The early vote results for the 2012 proxy season show three key developments:

  1. Overall director opposition votes remain low, while exposure to targeted “vote no” campaigns increases. Director opposition votes remain low following a spike in 2009, but recent “vote no” campaigns – targeting at least 14 directors and 9 companies so far – suggest some investors are applying a more selective and targeted approach to pursuing reform on certain boards.
  2. Proactive companies secure high support on SOP proposals. In the second year of mandatory SOP, overall support levels remain strong, averaging 91.0% compared with 91.5% in 2011, and fewer SOP proposals have received less than 50% support compared to the same period last year. Companies are securing high support for their pay programs by proactively engaging with shareholders, enacting pay reforms and improving messaging in the proxy statement.

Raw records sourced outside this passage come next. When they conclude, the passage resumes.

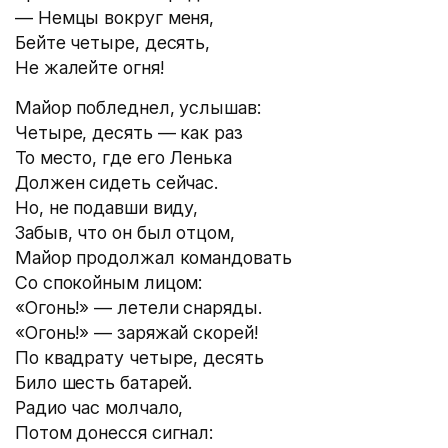
— Немцы вокруг меня,
Бейте четыре, десять,
Не жалейте огня!
Майор побледнел, услышав:
Четыре, десять — как раз
То место, где его Ленька
Должен сидеть сейчас.
Но, не подавши виду,
Забыв, что он был отцом,
Майор продолжал командовать
Со спокойным лицом:
«Огонь!» — летели снаряды.
«Огонь!» — заряжай скорей!
По квадрату четыре, десять
Било шесть батарей.
Радио час молчало,
Потом донесся сигнал:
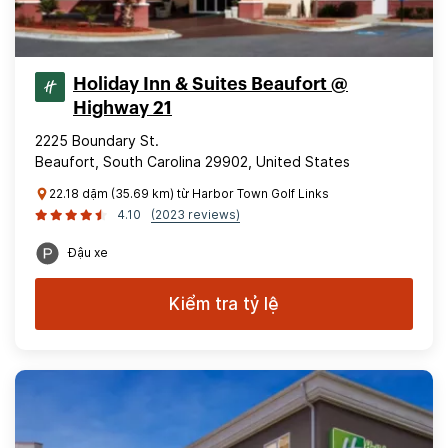
Holiday Inn & Suites Beaufort @
Highway 21
2225 Boundary St.
Beaufort, South Carolina 29902, United States
22.18 dặm (35.69 km) từ Harbor Town Golf Links
4.10
(2023 reviews)
Đậu xe
Kiểm tra tỷ lệ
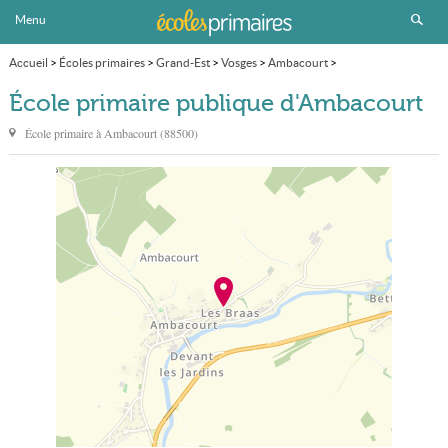
Menu
Accueil
>
Écoles primaires
>
Grand-Est
>
Vosges
>
Ambacourt
>
École primaire publique
École primaire publique d'Ambacourt
École primaire à
Ambacourt
(
88500
)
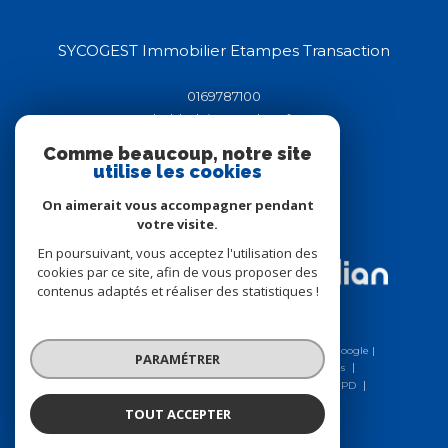
SYCOGEST Immobilier Etampes Transaction
0169787100
helderluis91@yahoo.fr
44-46 rue de la république
Comme beaucoup, notre site
91150
étampes
utilise les cookies
On aimerait vous accompagner pendant
votre visite.
Adhérents
En poursuivant, vous acceptez l'utilisation des
cookies par ce site, afin de vous proposer des
contenus adaptés et réaliser des statistiques !
© 2026 | Tous droits réservés | Traduction powered by Google |
PARAMÉTRER
Nos honoraires
Plan du site
Mentions légales
Charte RGPD
Admin
Nos liens
Politique RGPD
Cookies
TOUT ACCEPTER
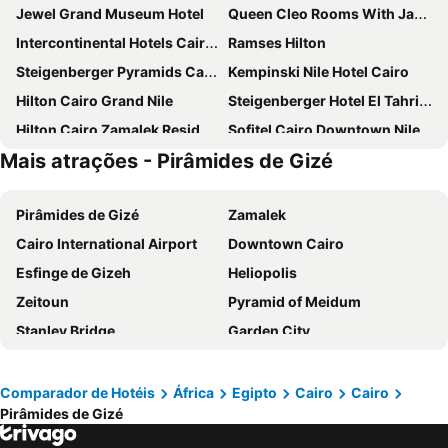
Jewel Grand Museum Hotel
Queen Cleo Rooms With Jaccuzi And Pyramids View
Intercontinental Hotels Cairo Semiramis By Ihg
Ramses Hilton
Steigenberger Pyramids Cairo
Kempinski Nile Hotel Cairo
Hilton Cairo Grand Nile
Steigenberger Hotel El Tahrir Cairo
Hilton Cairo Zamalek Residences
Sofitel Cairo Downtown Nile
Mais atrações - Pirâmides de Gizé
Novotel Cairo El Borg
Sofitel Cairo Nile El Gezirah
Pyramisa Suites Hotel Cairo
Pyramids Hotel
Pirâmides de Gizé
Zamalek
Cairo Marriott Hotel & Omar Khayyam Casino
City Palace Hotel
Cairo International Airport
Downtown Cairo
Marriott Mena House, Cairo
Pyramids Park Resort Cairo
Esfinge de Gizeh
Heliopolis
Sheraton Cairo Hotel & Casino
The President Hotel Cairo
Zeitoun
Pyramid of Meidum
Grand Pyramids Hotel
Pyramids Height Hotel & Pyramids Master Scene Rooftop
Stanley Bridge
Garden City
Barcelo Cairo Pyramids
Mar Charbel Hotel Cairo
Egyptian Museum
Bibliotheca Alexandrina
Hyatt Regency Cairo West
Viaje Hotel Downtown Cairo
Pyramids Sound and Light Show
Cairo Tower
Mövenpick Cairo Media City
Best View Pyramids Hotel
Comparador de Hotéis
África
Egipto
Cairo
Cairo
Pirâmides de Gizé
Borg El Arab Airport
The Royal Jewellery Museum
Pyramids Charm
Sama hotel
Nile Street
Abu Rawash Pyramid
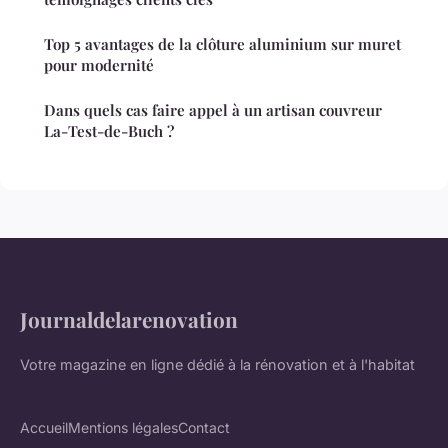
Top 5 avantages de la clôture aluminium sur muret
pour modernité
Dans quels cas faire appel à un artisan couvreur
La-Test-de-Buch ?
Journaldelarenovation
Votre magazine en ligne dédié à la rénovation et à l'habitat
Accueil
Mentions légales
Contact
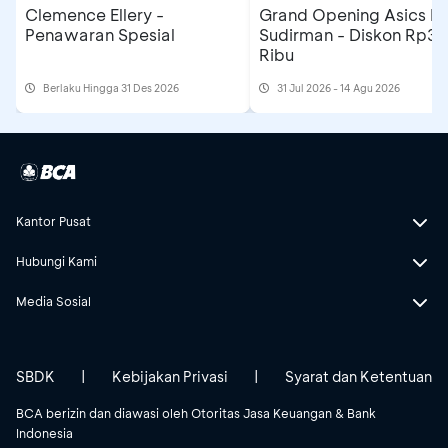
Clemence Ellery -
Grand Opening Asics F
Penawaran Spesial
Sudirman - Diskon Rp3
Ribu
Berlaku Hingga 31 Des 2026
31 Jul 2026 - 14 Agu 2026
Kantor Pusat
Hubungi Kami
Media Sosial
SBDK
|
Kebijakan Privasi
|
Syarat dan Ketentuan
BCA berizin dan diawasi oleh Otoritas Jasa Keuangan & Bank
Indonesia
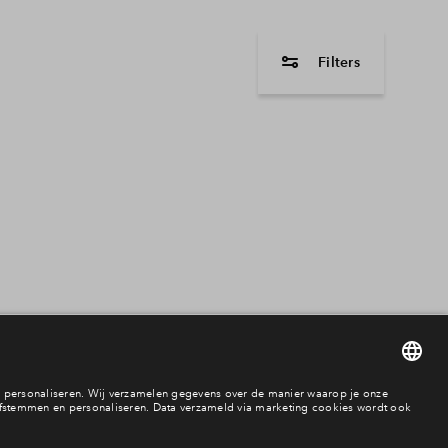
Filters
woningtype
Hoekwoning
Tussenwoning
2 onder 1 kapwon
Vrijstaande wonin
Beschikbaarheid
In aanbouw / bew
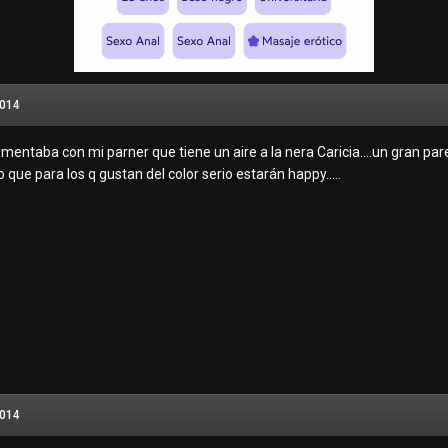
2014
omentaba con mi parner que tiene un aire a la nera Caricia....un gran parecido
ue para los q gustan del color serio estarán happy.....
2014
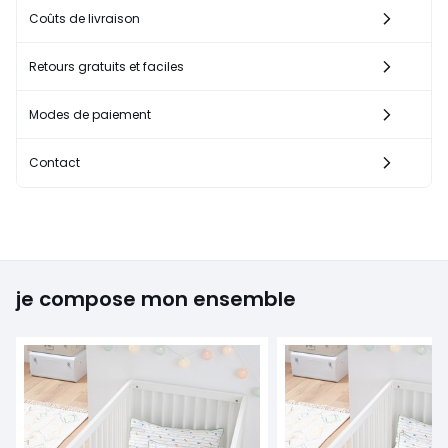
Coûts de livraison
Retours gratuits et faciles
Modes de paiement
Contact
je compose mon ensemble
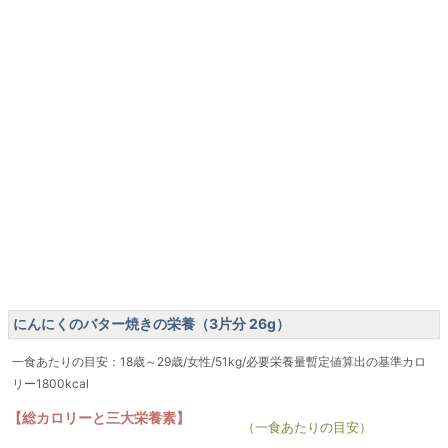
にんにくのバター焼きの栄養（3片分 26g）
一食あたりの目安：18歳～29歳/女性/51kg/必要栄養量暫定値算出の基準カロ
リー1800kcal
【総カロリーと三大栄養素】
（一食あたりの目安）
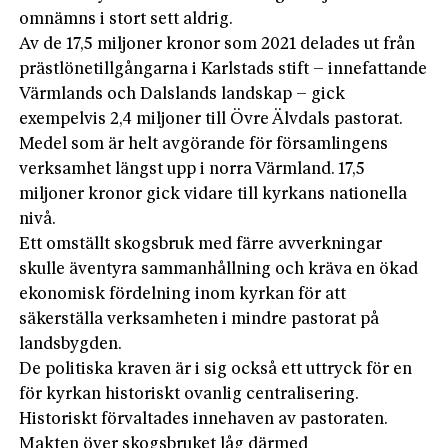
omnämns i stort sett aldrig.
Av de 17,5 miljoner kronor som 2021 delades ut från
prästlönetillgångarna i Karlstads stift – innefattande
Värmlands och Dalslands landskap – gick
exempelvis 2,4 miljoner till Övre Älvdals pastorat.
Medel som är helt avgörande för församlingens
verksamhet längst upp i norra Värmland. 17,5
miljoner kronor gick vidare till kyrkans nationella
nivå.
Ett omställt skogsbruk med färre avverkningar
skulle äventyra sammanhållning och kräva en ökad
ekonomisk fördelning inom kyrkan för att
säkerställa verksamheten i mindre pastorat på
landsbygden.
De politiska kraven är i sig också ett uttryck för en
för ­kyrkan historiskt ovanlig centralisering.
Historiskt förvaltades innehaven av pastoraten.
Makten över skogsbruket låg därmed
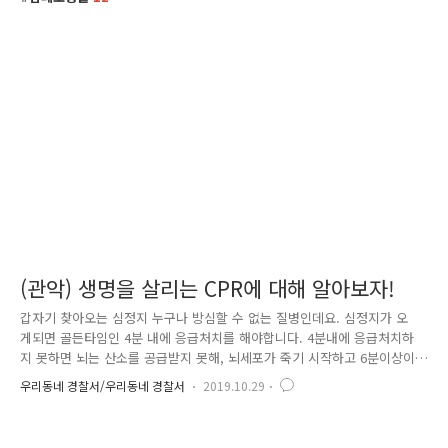
(관악) 생명을 살리는 CPR에 대해 알아보자!
갑자기 찾아오는 심정지 누구나 방심할 수 없는 질병인데요. 심정지가 오
게되면 골든타임인 4분 내에 응급처치를 해야합니다. 4분내에 응급처치하
지 못하면 뇌는 산소를 공급받지 못해, 뇌세포가 죽기 시작하고 6분이상이
경과하면 뇌사상태에도 이르게 되는데요. 뇌손상이 오게 되면 되살아난다
우리동네 경찰서/우리동네 경찰서
2019.10.29
하더라도 정상적인 생활을 할 수 없게 된다고 합니다. 그래서 골든타임인 4
분이 매우 중요합니다. 저희 경찰관들은 매우 다양한 일을 접하고, 초동조
치의 중요성을 항상 강조합니다. 112신고출동하여, 현장에 도착하였을 때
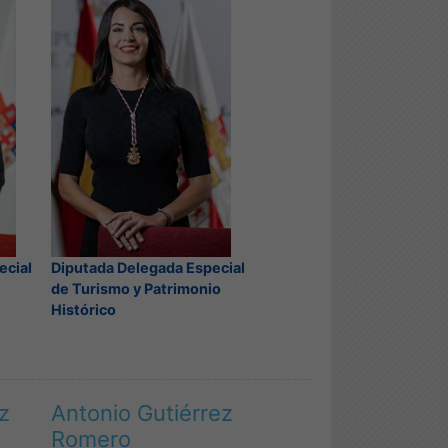
Diputada Delegada Especial
ecial
de Turismo y Patrimonio
Histórico
z
Antonio Gutiérrez
Romero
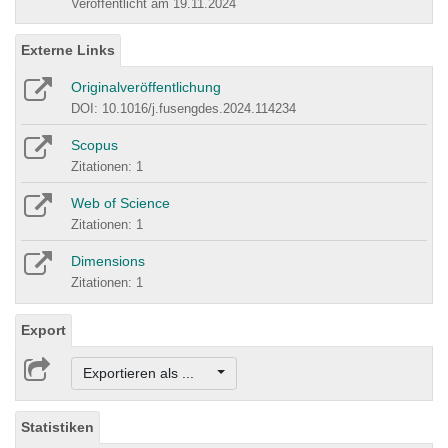
Veröffentlicht am 19.11.2024
Externe Links
Originalveröffentlichung
DOI: 10.1016/j.fusengdes.2024.114234
Scopus
Zitationen: 1
Web of Science
Zitationen: 1
Dimensions
Zitationen: 1
Export
Exportieren als ...
Statistiken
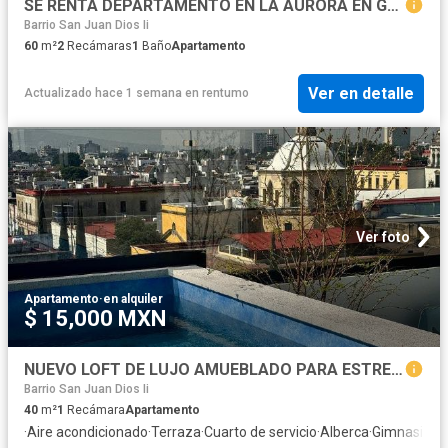
SE RENTA DEPARTAMENTO EN LA AURORA EN GUADALAJARA JALISCO
Barrio San Juan Dios Ii
60
m²
2
Recámaras
1
Baño
Apartamento
Ver en detalle
Actualizado hace 1 semana
en
rentumo
Ver foto
Apartamento
·
en alquiler
$ 15,000 MXN
NUEVO LOFT DE LUJO AMUEBLADO PARA ESTRENAR Centro De Guadalajara
Barrio San Juan Dios Ii
40
m²
1
Recámara
Apartamento
·
Aire acondicionado
·
Terraza
·
Cuarto de servicio
·
Alberca
·
Gimnasio
·
E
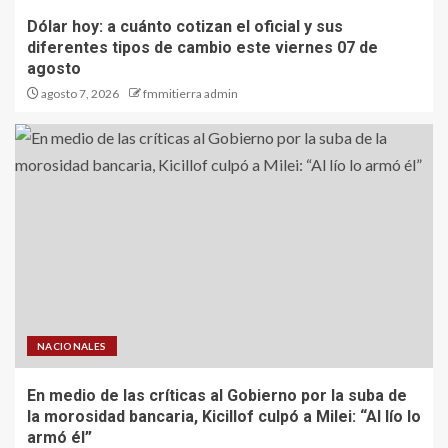
Dólar hoy: a cuánto cotizan el oficial y sus
diferentes tipos de cambio este viernes 07 de
agosto
agosto 7, 2026
fmmitierra admin
NACIONALES
En medio de las críticas al Gobierno por la suba de
la morosidad bancaria, Kicillof culpó a Milei: “Al lío lo
armó él”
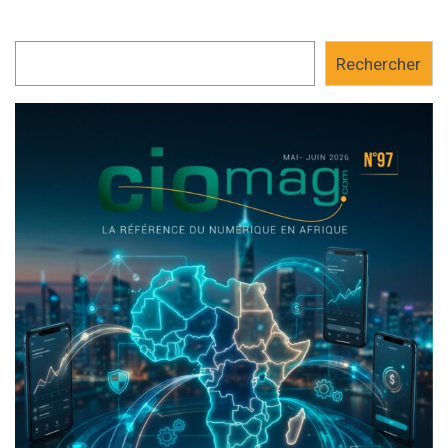
Rechercher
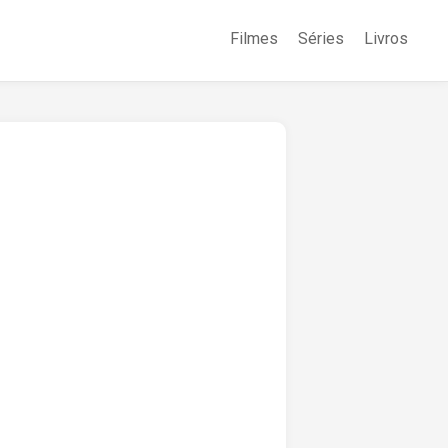
Filmes
Séries
Livros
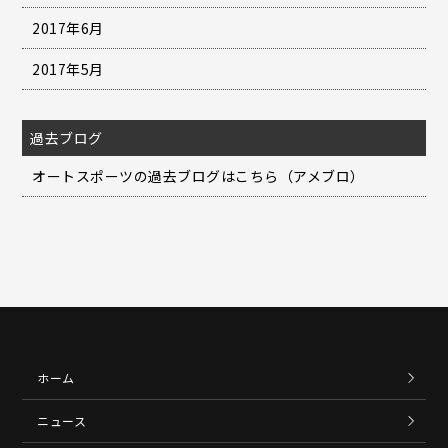
2017年6月
2017年5月
過去ブログ
オートスポーツの過去ブログはこちら（アメブロ）
ホーム
ニュース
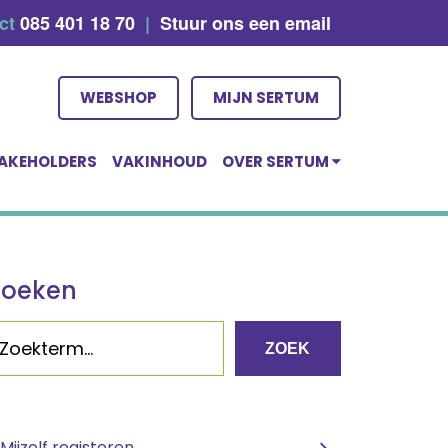
act
085 401 18 70
|
Stuur ons een email
WEBSHOP
MIJN SERTUM
AKEHOLDERS
VAKINHOUD
OVER SERTUM
Zoeken
ZOEK
Mijzelf registeren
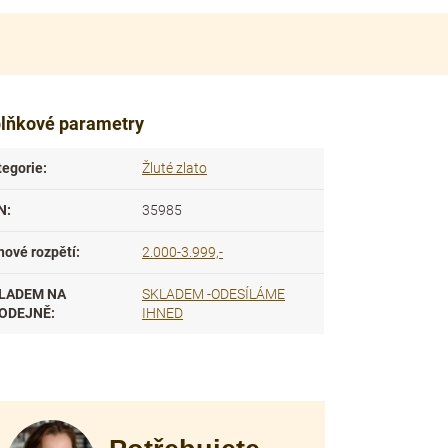
lňkové parametry
tegorie
:
Žluté zlato
N
:
35985
nové rozpětí
:
2.000-3.999,-
LADEM NA
SKLADEM -ODESÍLÁME
ODEJNĚ
:
IHNED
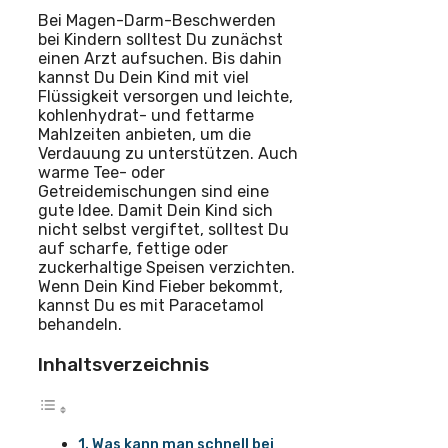
Bei Magen-Darm-Beschwerden
bei Kindern solltest Du zunächst
einen Arzt aufsuchen. Bis dahin
kannst Du Dein Kind mit viel
Flüssigkeit versorgen und leichte,
kohlenhydrat- und fettarme
Mahlzeiten anbieten, um die
Verdauung zu unterstützen. Auch
warme Tee- oder
Getreidemischungen sind eine
gute Idee. Damit Dein Kind sich
nicht selbst vergiftet, solltest Du
auf scharfe, fettige oder
zuckerhaltige Speisen verzichten.
Wenn Dein Kind Fieber bekommt,
kannst Du es mit Paracetamol
behandeln.
Inhaltsverzeichnis
Was kann man schnell bei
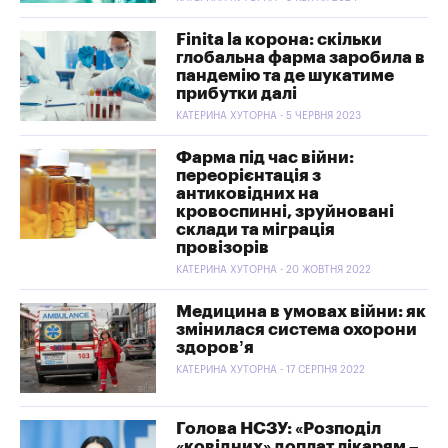
Finita la корона: скільки
глобальна фарма заробила в
пандемію та де шукатиме
прибутки далі
КАТЕРИНА ХУТОРНА - 5 ЧЕРВНЯ 2023
Фарма під час війни:
переорієнтація з
антиковідних на
кровоспинні, зруйновані
склади та міграція
провізорів
КАТЕРИНА ХУТОРНА - 20 ЖОВТНЯ 2022
Медицина в умовах війни: як
змінилася система охорони
здоров’я
КАТЕРИНА ХУТОРНА - 17 СЕРПНЯ 2022
Голова НСЗУ: «Розподіл
«ковідних» доплат лікарям –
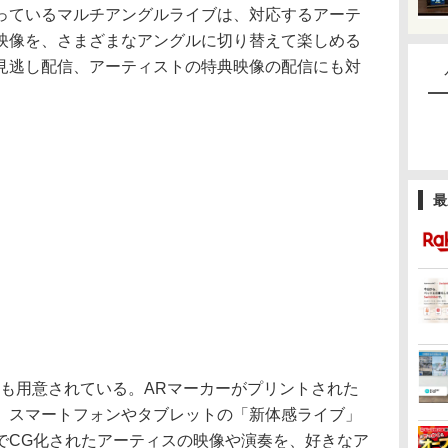
ているマルチアングルライブは、対応するアーテ
映像を、さまざまなアングルに切り替えて楽しめる
見逃し配信、アーティストの特典映像の配信にも対
最
も用意されている。ARマーカーがプリントされた
、スマートフォンやタブレットの「新体感ライブ」
でCG化されたアーティスの映像や演奏を、好きなア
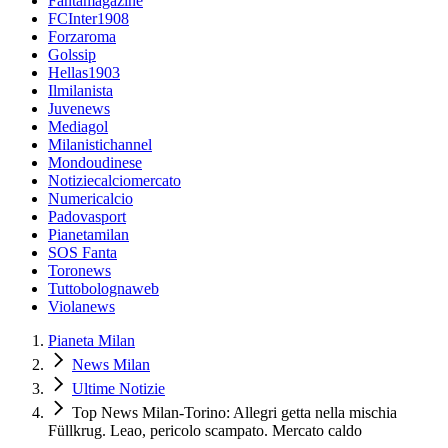
Fantamagazine
FCInter1908
Forzaroma
Golssip
Hellas1903
Ilmilanista
Juvenews
Mediagol
Milanistichannel
Mondoudinese
Notiziecalciomercato
Numericalcio
Padovasport
Pianetamilan
SOS Fanta
Toronews
Tuttobolognaweb
Violanews
Pianeta Milan
News Milan
Ultime Notizie
Top News Milan-Torino: Allegri getta nella mischia
Füllkrug. Leao, pericolo scampato. Mercato caldo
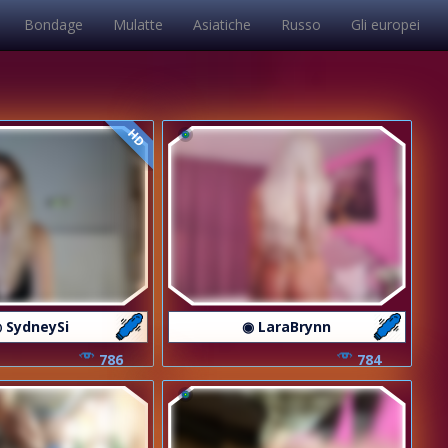
Bondage
Mulatte
Asiatiche
Russo
Gli europei
HD
 SydneySi
◉ LaraBrynn
786
784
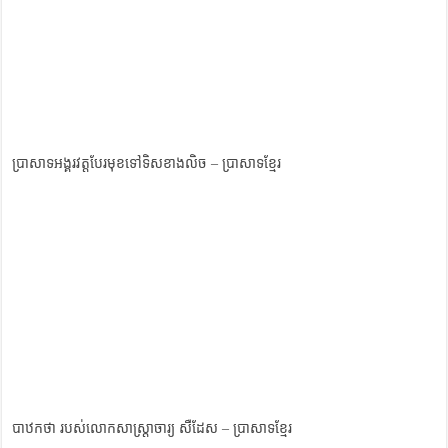
ប្រាសាទអង្គរវត្តបែរមុខទៅទិសខាងលិច – ប្រាសាទខ្មែរ
បាឋកថា របស់​លោក​សាស្ត្រាចារ្យ សឺដែស – ប្រាសាទខ្មែរ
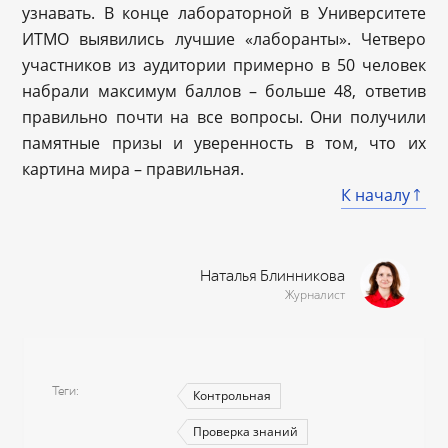
узнавать. В конце лабораторной в Университете
ИТМО выявились лучшие «лаборанты». Четверо
участников из аудитории примерно в 50 человек
набрали максимум баллов – больше 48, ответив
правильно почти на все вопросы. Они получили
памятные призы и уверенность в том, что их
картина мира – правильная.
К началу
Наталья Блинникова
Журналист
Теги
Контрольная
Проверка знаний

  3. Shareholders continue to press for greater accountability measures at the board level. Many prominent 2012 shareholder proposals focus on board matters and hot-button environmental and social topics, reflecting investors’ long-standing efforts to improve board responsiveness and accountability. Environmental and social topics represent the largest category of shareholder proposals for the third consecutive year, with the category of corporate political spending and lobbying activity expected to include the largest number of shareholder proposals this year.

”Boards increasingly are being evaluated and held accountable for their level of responsiveness to investors. Results to date show that constructive, ongoing dialogue around key topics of interest can help secure investor support,” said Allie Rutherford, Associate Director of the Corporate Governance Group at Ernst & Young LLP. “As always, boards must balance their response with governance practices that are appropriate for their company’s specific circumstances.”